Congo (DRC) is a huge country almost the size of Western Europe. The history of DR Congo since it gained independence has been one of civil war and corruption. Congo is a vast country with immense economic resources, but remains a poorly governed country. There has hardly been a period in the last 50 years when there has not been fighting of one sort or another. This has left it in the grip of a humanitarian crisis. The ensuing anarchy has allowed warring factions to plunder its vast mineral resources. Despite the peace agreement of 2013, the area we visit in the east is still volatile. People remain in terror of marauding militias and the army. Memorials such as the one shown above can be seen along the road south from Bukavu to Baraka and are witness to some past atrocities (this one in June 2000) but many go unrecorded. As a result, western missionaries have left this part of the country. Some of the more recent trouble is linked to former Rwandans who fled there after the genocide, but these are not the only groups who engage in fighting leaving many villagers frightened.

A police vehicle in Bukavu. Every picture tells a story!

A police vehicle in Bukavu. Every picture tells a story!

Many flee to large cities like Bukavu on Lake Kivu close to the border with Rwanda. UN peacekeeping forces are active throughout the region.

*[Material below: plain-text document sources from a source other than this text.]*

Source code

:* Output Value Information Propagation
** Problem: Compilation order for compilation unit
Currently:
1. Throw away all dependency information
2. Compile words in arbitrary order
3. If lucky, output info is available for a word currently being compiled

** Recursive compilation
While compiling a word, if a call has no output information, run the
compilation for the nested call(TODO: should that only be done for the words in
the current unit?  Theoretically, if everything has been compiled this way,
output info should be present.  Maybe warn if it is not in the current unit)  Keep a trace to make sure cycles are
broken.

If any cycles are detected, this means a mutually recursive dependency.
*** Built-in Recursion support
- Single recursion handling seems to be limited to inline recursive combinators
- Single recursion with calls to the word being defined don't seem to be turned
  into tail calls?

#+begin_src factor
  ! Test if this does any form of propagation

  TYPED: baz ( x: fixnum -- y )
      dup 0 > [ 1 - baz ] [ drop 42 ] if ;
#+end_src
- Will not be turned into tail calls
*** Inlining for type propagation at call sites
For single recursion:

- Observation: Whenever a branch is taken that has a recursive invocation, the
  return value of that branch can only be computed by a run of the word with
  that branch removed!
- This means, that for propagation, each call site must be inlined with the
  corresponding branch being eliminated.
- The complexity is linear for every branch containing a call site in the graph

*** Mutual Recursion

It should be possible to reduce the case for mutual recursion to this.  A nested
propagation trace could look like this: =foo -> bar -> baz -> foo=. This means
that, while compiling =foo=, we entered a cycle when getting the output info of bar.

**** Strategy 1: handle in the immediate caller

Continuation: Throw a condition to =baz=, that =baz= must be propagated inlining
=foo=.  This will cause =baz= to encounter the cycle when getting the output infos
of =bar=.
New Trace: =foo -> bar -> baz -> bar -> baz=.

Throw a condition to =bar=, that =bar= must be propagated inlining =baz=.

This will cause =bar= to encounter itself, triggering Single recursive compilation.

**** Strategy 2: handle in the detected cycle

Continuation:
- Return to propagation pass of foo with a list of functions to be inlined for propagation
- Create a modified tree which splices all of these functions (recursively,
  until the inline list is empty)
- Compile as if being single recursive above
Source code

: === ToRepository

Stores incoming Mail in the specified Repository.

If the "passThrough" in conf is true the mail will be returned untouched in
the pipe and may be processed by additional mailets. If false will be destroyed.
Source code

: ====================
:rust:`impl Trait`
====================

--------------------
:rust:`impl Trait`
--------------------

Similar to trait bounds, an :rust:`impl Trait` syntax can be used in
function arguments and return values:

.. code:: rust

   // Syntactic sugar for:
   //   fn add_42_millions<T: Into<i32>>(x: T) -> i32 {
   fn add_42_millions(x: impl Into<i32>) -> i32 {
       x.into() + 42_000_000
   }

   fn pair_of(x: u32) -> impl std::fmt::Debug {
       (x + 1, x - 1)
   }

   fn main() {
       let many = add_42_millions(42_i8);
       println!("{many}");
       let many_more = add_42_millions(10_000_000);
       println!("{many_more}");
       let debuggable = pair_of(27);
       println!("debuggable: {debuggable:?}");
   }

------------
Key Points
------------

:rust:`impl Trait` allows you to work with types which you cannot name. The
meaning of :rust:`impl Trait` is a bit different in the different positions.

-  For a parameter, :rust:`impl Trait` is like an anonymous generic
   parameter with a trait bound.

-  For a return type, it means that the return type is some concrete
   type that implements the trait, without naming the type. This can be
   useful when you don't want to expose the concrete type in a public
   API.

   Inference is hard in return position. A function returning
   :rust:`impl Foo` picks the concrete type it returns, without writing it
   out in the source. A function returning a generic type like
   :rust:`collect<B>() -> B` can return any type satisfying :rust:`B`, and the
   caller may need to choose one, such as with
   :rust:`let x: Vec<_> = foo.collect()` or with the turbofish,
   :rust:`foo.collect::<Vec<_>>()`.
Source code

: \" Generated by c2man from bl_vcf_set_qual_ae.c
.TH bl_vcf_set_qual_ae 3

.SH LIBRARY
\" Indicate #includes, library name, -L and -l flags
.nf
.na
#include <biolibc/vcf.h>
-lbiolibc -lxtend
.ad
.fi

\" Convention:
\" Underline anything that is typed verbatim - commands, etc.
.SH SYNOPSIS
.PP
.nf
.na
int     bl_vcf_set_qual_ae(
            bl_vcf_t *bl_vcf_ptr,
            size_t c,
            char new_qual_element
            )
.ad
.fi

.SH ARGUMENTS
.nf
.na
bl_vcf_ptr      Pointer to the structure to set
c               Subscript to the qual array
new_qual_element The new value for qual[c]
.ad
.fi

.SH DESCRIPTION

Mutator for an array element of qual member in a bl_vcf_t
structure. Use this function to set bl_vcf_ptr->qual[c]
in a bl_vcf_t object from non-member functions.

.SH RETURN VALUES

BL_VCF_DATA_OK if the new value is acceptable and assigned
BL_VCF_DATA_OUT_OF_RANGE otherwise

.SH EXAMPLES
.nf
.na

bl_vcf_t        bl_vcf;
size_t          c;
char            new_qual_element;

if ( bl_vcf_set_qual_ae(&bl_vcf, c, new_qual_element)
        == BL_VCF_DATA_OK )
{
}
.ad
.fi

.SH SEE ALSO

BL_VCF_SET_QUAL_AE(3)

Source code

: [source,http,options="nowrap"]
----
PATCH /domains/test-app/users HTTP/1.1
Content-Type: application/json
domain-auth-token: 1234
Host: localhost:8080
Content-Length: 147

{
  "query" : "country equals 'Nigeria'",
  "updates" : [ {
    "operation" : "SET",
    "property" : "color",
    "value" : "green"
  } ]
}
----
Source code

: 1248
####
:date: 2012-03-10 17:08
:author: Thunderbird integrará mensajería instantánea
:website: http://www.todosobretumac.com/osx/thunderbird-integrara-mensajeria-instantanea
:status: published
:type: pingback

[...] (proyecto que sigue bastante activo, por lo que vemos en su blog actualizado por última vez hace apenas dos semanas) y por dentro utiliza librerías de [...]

At present Bukavu is the only entry point into Congo considered safe by our government. We have made many friends among the Christian folk there and each time we come to Cyangugu, they will come over by motorcycle taxi to see us. The strength of Christian commitment is remarkable considering the circumstances. Indigenous church communities thrive and grow. Many Congolese, mainly women, come across the border daily into Rwanda, 12 miles there and 12 miles back, to buy goods that they bring back to sell.